In February, Andrew Anglin of the virulently anti-Semitic Daily Stormer complained to his readers that “even after I told you people that the site lost $50,000 last year, fewer than 60 of you decided to send money,” necessitating layoffs. Despite this fairly clear sign of declining interest in the already-fringe world of neo-Nazism, SPLC claims that a “white nationalist movement that was emboldened by the election of Donald Trump” nevertheless “grew for a second straight year in 2019.”

“Make no mistake: We have a crisis of hate and extremism in our country – and the toxic ideas propagated by these hate groups not only lead to violence but erode the very foundations of our democracy,” said SPLC spokesperson Lecia Brooks. “The attacks in El Paso, Texas, and Poway, California, are stark reminders of the serious threat posed by white supremacist ideology and those it motivates to act. Each of these attacks – as well as thousands of hate crimes across the country – was inspired by white supremacist propaganda.”

In particular, 2019 saw a “sharp increase of anti-LGBTQ hate groups, which rose from 49 in 2018 to 70 last year.” The report does not define “anti-LGBTQ hate” or acknowledge the concept of non-hateful disagreement with homosexual conduct, but its list names numerous mainstream conservative groups that merely advocate religious liberty and/or a biblical view of human sexuality, such as Alliance Defending Freedom, the Family Research Council, Faith2Action, and Liberty Counsel.

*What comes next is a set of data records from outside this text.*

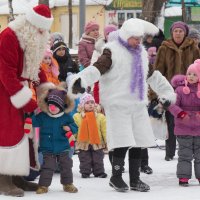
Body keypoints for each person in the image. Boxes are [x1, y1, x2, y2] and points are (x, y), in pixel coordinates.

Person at [68, 18, 176, 192]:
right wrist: (81, 80)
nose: (137, 42)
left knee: (138, 142)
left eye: (140, 39)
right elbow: (97, 68)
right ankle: (116, 177)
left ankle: (135, 179)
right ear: (126, 36)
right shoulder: (112, 51)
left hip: (137, 104)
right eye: (134, 38)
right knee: (122, 141)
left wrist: (167, 92)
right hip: (118, 103)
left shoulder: (141, 53)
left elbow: (153, 75)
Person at [0, 4, 53, 197]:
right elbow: (5, 72)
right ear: (29, 24)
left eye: (44, 29)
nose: (42, 32)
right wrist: (24, 99)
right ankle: (3, 179)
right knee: (8, 132)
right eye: (40, 28)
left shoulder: (32, 37)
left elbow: (34, 66)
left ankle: (16, 176)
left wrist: (46, 88)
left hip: (18, 89)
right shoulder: (9, 36)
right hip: (4, 90)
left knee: (24, 132)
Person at [154, 21, 200, 161]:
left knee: (191, 120)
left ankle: (191, 149)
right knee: (171, 121)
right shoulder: (164, 48)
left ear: (184, 33)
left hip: (191, 91)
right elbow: (158, 71)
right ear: (172, 33)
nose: (178, 33)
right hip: (170, 90)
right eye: (175, 31)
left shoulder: (194, 48)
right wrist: (155, 92)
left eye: (180, 31)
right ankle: (170, 152)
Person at [32, 86, 78, 194]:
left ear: (61, 106)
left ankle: (68, 184)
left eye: (55, 106)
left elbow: (75, 127)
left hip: (63, 147)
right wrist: (34, 114)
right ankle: (43, 186)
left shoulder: (66, 117)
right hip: (47, 147)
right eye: (50, 105)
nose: (52, 108)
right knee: (48, 166)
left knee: (66, 166)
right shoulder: (43, 116)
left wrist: (70, 128)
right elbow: (34, 122)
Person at [168, 59, 200, 186]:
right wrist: (180, 113)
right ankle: (183, 177)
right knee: (184, 153)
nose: (191, 77)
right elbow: (172, 105)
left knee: (199, 154)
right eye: (189, 74)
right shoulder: (180, 90)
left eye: (195, 74)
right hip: (183, 127)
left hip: (198, 127)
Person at [73, 93, 107, 178]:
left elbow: (104, 130)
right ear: (82, 105)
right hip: (83, 143)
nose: (90, 104)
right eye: (87, 103)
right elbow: (75, 129)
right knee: (84, 158)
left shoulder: (100, 116)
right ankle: (85, 172)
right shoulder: (77, 117)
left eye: (92, 102)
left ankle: (99, 172)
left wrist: (106, 141)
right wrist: (73, 139)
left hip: (97, 142)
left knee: (98, 158)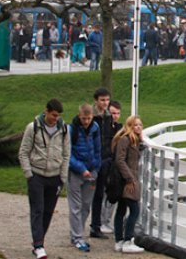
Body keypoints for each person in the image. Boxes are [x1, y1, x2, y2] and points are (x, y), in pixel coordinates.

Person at [18, 98, 71, 259]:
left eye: (58, 116)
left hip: (55, 176)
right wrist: (29, 174)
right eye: (53, 115)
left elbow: (66, 153)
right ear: (46, 111)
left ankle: (39, 241)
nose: (56, 118)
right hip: (37, 175)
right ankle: (38, 245)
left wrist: (63, 177)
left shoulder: (64, 129)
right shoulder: (33, 127)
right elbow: (23, 152)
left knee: (48, 211)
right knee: (38, 210)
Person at [67, 103, 101, 252]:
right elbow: (67, 154)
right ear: (79, 116)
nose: (86, 121)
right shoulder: (71, 130)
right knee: (75, 205)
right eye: (83, 118)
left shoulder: (95, 129)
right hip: (75, 172)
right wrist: (81, 168)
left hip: (91, 171)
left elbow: (98, 149)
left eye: (88, 118)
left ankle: (77, 232)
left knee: (86, 205)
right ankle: (77, 237)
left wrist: (95, 168)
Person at [112, 115, 145, 254]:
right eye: (135, 125)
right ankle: (127, 240)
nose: (138, 127)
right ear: (129, 126)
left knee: (121, 209)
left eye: (140, 125)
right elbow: (120, 160)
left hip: (128, 178)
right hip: (127, 180)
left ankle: (119, 240)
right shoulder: (126, 139)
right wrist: (130, 179)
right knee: (134, 210)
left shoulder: (135, 141)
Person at [90, 90, 119, 239]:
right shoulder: (92, 117)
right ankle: (90, 225)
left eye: (107, 100)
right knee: (90, 195)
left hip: (105, 159)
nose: (105, 103)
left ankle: (96, 226)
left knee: (101, 193)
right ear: (96, 101)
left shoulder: (108, 117)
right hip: (93, 160)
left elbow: (108, 138)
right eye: (102, 100)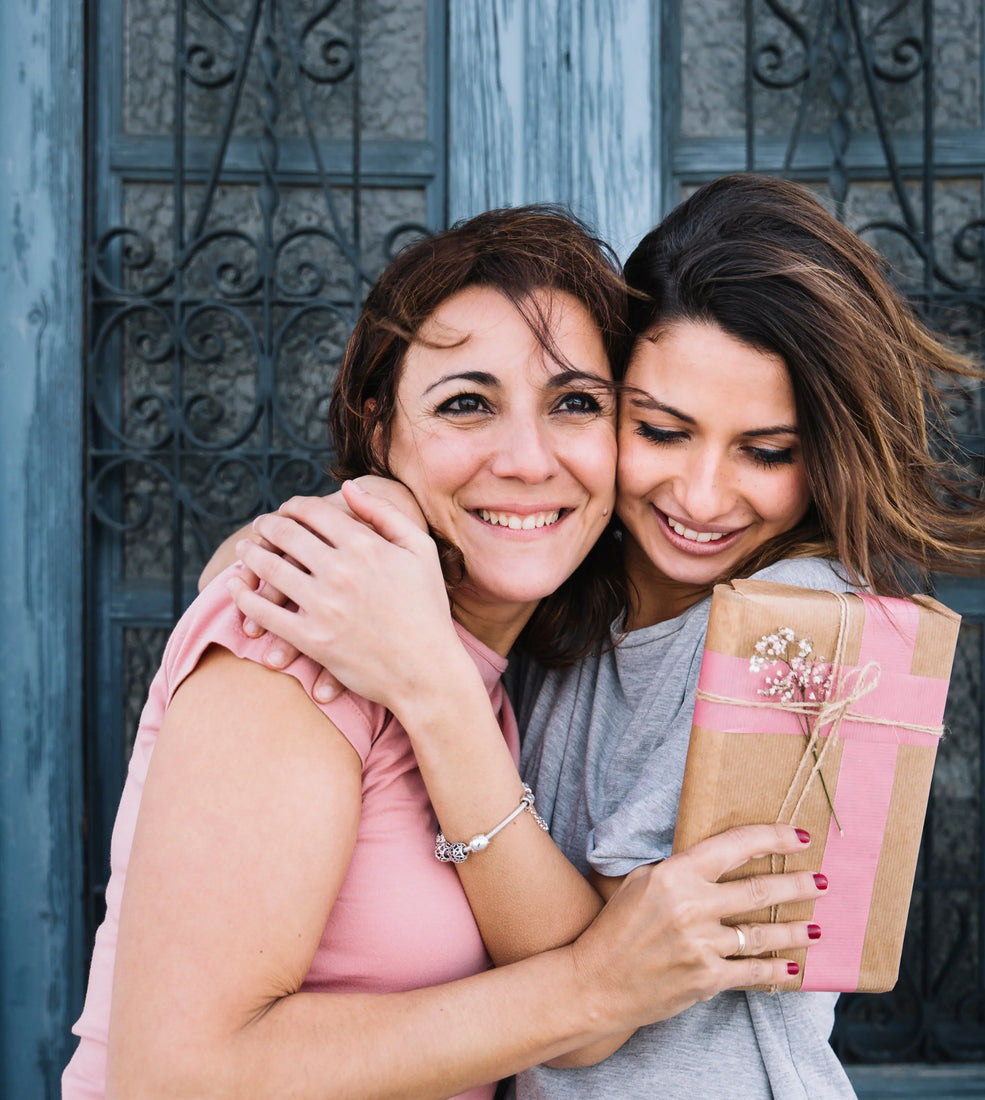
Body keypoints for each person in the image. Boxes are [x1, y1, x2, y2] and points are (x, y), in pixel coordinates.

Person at [218, 175, 985, 1099]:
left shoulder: (817, 631)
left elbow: (596, 984)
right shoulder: (576, 586)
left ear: (827, 452)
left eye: (768, 452)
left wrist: (435, 692)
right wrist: (307, 544)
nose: (702, 498)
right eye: (664, 430)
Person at [62, 205, 828, 1100]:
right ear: (378, 426)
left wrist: (435, 684)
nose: (527, 459)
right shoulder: (293, 647)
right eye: (468, 403)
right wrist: (586, 990)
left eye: (575, 403)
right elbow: (175, 1077)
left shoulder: (536, 658)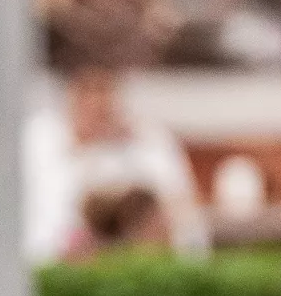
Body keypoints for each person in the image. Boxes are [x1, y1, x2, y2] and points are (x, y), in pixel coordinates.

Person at [24, 66, 209, 263]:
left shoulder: (148, 140)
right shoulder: (40, 138)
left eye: (104, 94)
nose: (97, 106)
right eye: (88, 93)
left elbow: (181, 206)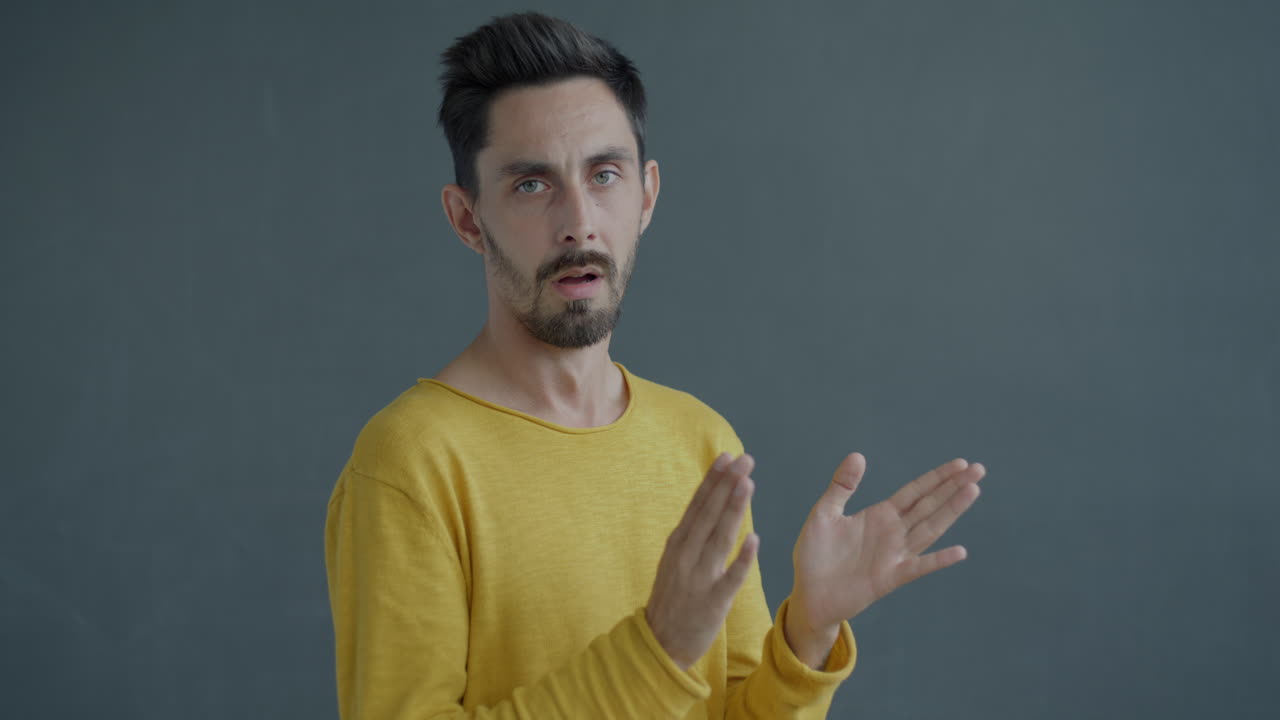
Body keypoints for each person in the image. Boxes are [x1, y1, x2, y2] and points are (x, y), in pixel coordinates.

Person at [324, 11, 985, 720]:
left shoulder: (701, 442)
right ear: (466, 218)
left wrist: (807, 636)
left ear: (645, 196)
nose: (578, 220)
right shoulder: (411, 463)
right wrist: (655, 650)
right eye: (531, 185)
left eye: (604, 174)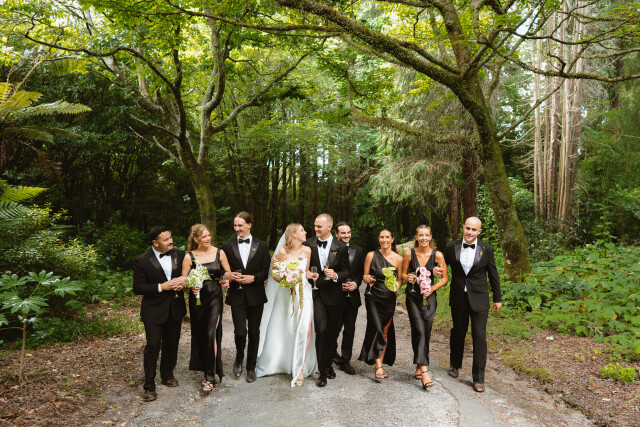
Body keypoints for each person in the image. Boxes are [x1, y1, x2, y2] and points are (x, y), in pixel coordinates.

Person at [444, 217, 502, 393]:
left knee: (479, 336)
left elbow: (493, 274)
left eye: (473, 229)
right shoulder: (451, 246)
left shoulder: (487, 249)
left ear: (479, 231)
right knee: (458, 332)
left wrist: (497, 298)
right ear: (463, 228)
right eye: (467, 228)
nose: (470, 232)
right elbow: (441, 266)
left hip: (480, 299)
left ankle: (478, 378)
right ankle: (455, 364)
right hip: (458, 298)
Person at [256, 223, 317, 386]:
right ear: (294, 234)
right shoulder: (283, 252)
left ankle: (300, 368)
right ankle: (282, 361)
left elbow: (306, 271)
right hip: (286, 294)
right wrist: (286, 281)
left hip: (304, 293)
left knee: (305, 329)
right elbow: (274, 272)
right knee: (288, 328)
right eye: (302, 230)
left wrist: (312, 275)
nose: (305, 232)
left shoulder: (307, 250)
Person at [132, 226, 186, 402]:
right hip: (153, 311)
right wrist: (161, 287)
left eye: (170, 237)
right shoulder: (142, 261)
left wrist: (185, 281)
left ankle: (167, 375)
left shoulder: (180, 255)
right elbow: (137, 288)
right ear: (155, 243)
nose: (171, 241)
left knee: (172, 344)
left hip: (175, 308)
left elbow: (190, 274)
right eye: (166, 239)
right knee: (153, 346)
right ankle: (149, 386)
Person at [181, 224, 231, 392]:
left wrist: (226, 281)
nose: (208, 238)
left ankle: (209, 376)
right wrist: (190, 285)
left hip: (215, 297)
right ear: (196, 239)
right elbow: (183, 280)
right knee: (202, 335)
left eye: (209, 235)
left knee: (211, 333)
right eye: (204, 236)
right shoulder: (189, 257)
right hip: (197, 299)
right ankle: (206, 368)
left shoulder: (219, 253)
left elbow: (226, 274)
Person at [223, 212, 271, 383]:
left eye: (240, 225)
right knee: (240, 332)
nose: (236, 228)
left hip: (256, 294)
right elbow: (223, 269)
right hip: (236, 294)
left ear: (249, 225)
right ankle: (239, 358)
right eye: (235, 225)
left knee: (254, 331)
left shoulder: (262, 245)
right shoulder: (227, 246)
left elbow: (266, 269)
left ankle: (251, 366)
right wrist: (227, 276)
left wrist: (254, 278)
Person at [304, 213, 350, 387]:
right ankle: (322, 372)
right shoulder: (308, 244)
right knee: (321, 329)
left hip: (335, 295)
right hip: (316, 293)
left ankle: (328, 363)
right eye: (315, 226)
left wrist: (336, 275)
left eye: (319, 226)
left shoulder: (341, 247)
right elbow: (302, 266)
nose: (315, 229)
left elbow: (346, 271)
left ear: (329, 227)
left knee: (332, 332)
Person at [401, 225, 448, 389]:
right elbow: (402, 274)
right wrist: (408, 278)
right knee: (419, 329)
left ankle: (418, 365)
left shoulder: (437, 255)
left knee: (425, 331)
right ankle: (425, 370)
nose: (423, 238)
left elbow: (445, 278)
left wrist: (432, 289)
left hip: (429, 297)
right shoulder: (409, 254)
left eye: (426, 235)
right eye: (420, 235)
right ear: (416, 237)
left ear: (430, 237)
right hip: (413, 296)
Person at [358, 229, 403, 380]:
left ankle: (380, 361)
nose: (384, 240)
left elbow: (400, 279)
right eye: (382, 237)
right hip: (373, 296)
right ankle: (378, 366)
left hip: (389, 297)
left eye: (387, 237)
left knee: (384, 330)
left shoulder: (399, 259)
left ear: (392, 239)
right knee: (377, 327)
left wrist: (395, 287)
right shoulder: (371, 255)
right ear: (379, 239)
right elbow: (364, 275)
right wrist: (367, 278)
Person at [332, 221, 364, 375]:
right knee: (334, 328)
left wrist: (355, 284)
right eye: (343, 233)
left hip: (352, 297)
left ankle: (345, 361)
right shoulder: (330, 250)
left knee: (350, 329)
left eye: (348, 232)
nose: (346, 235)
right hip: (335, 296)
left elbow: (360, 272)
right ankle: (332, 354)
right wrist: (339, 285)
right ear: (336, 234)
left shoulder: (358, 250)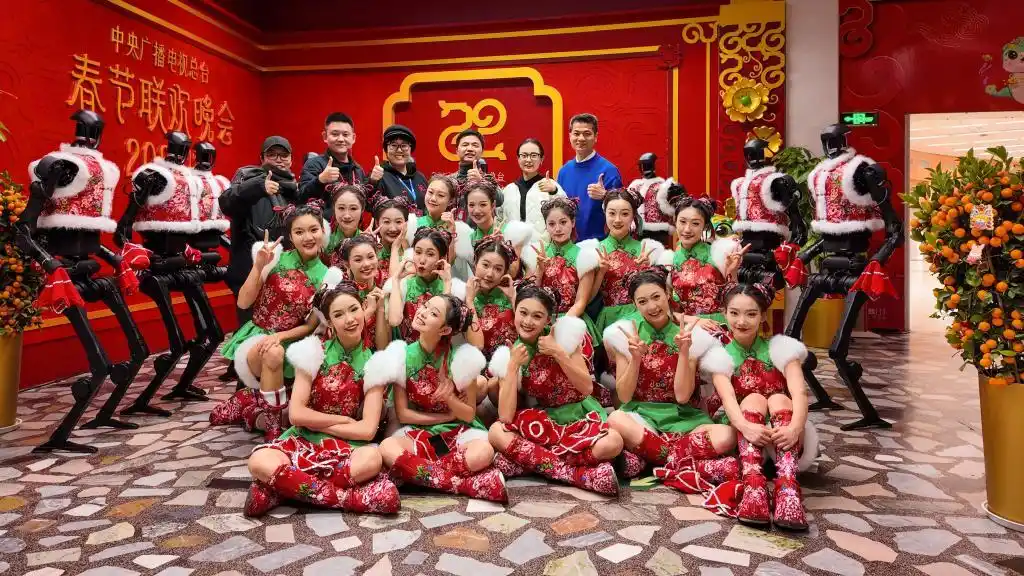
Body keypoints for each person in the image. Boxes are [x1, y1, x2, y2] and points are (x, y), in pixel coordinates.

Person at [242, 283, 400, 517]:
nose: (349, 319)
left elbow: (367, 431)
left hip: (347, 446)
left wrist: (317, 423)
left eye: (354, 309)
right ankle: (349, 498)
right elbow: (296, 415)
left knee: (371, 460)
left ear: (363, 309)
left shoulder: (376, 363)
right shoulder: (312, 352)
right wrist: (344, 421)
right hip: (303, 439)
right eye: (339, 314)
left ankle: (283, 490)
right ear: (329, 322)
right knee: (258, 461)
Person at [210, 203, 335, 440]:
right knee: (273, 352)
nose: (308, 237)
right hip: (258, 337)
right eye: (299, 232)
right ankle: (273, 425)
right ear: (290, 236)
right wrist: (259, 266)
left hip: (292, 341)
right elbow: (243, 302)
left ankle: (249, 402)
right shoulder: (274, 258)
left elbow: (310, 325)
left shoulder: (328, 276)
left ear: (323, 231)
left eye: (313, 230)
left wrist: (280, 336)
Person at [603, 268, 738, 482]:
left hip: (682, 417)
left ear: (667, 293)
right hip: (642, 417)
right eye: (643, 301)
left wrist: (684, 352)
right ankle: (682, 461)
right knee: (615, 418)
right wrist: (635, 358)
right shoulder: (626, 334)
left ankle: (654, 458)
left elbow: (683, 397)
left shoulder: (689, 334)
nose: (652, 306)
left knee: (727, 436)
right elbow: (625, 397)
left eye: (656, 297)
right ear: (634, 304)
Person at [701, 283, 817, 530]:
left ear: (763, 315)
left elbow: (799, 393)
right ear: (724, 313)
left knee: (778, 399)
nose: (741, 321)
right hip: (744, 431)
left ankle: (788, 488)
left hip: (783, 433)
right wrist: (746, 427)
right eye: (734, 313)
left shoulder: (781, 349)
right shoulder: (720, 356)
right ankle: (754, 486)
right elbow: (728, 401)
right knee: (753, 399)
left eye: (751, 314)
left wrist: (795, 428)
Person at [487, 283, 621, 495]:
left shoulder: (565, 337)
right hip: (543, 421)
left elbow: (586, 388)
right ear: (515, 312)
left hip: (578, 416)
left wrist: (558, 352)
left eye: (537, 316)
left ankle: (531, 462)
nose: (528, 321)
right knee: (496, 432)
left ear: (548, 319)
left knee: (613, 442)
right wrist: (512, 367)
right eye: (523, 313)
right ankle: (576, 474)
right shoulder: (511, 352)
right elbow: (505, 416)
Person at [376, 295, 507, 502]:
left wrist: (451, 399)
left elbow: (468, 414)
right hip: (420, 431)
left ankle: (418, 474)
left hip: (456, 432)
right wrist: (445, 417)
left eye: (433, 313)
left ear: (445, 330)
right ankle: (462, 484)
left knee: (483, 451)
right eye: (425, 306)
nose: (422, 312)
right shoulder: (400, 355)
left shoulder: (463, 359)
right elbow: (404, 414)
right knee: (387, 448)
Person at [220, 136, 298, 331]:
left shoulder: (293, 187)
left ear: (291, 159)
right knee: (250, 331)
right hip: (250, 269)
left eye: (283, 155)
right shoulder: (247, 176)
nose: (278, 159)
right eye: (272, 154)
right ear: (262, 158)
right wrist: (258, 187)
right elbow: (226, 202)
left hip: (284, 270)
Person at [657, 194, 745, 329]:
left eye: (695, 223)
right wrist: (694, 320)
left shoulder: (719, 254)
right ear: (675, 222)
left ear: (705, 226)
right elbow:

“This important new report shines a light on the explosion of anti-LGBTQ groups across our country,” claimed Shannon Minter, legal director of the National Center for Lesbian Rights. “The resurgence of these groups poses a real danger to LGBTQ people and to the progress we have made, which feels increasingly precarious in the face of this administration’s shocking support for anti-LGBTQ hate groups and apparent determination to roll back even the most basic legal protections for LGBTQ people.”

The SPLC has long been controversial for its history of labeling mainstream Christian and/or conservative organizations – such as the Ruth Institute, the David Horowitz Freedom Center, and Jihad Watch – “hate groups” to be distrusted by the public and blacklisted from various online platforms and services.

Over the past two years, it was forced to make a public apology and pay $3.4 million in defamation damages to Maajid Nawaz’s Quilliam Foundation, ousted co-founder Morris Dees for “inappropriate conduct,” and endured testimony from insiders that the organization is a “highly profitable scam” and that Dees saw “civil-rights work mainly as a marketing tool for bilking gullible Northern liberals.”

In 2012, would-be mass shooter Floyd Lee Corkins II entered the socially conservative Family Research Council’s (FRC’s) lobby, armed with SPLC’s “hate group” list and planning to, in his own words, “kill as many as possible and smear the Chick-fil-A sandwiches in victims' faces, and kill the guard.” Nobody was killed thanks to the intervention of security guard Leo Johnson, who was wounded.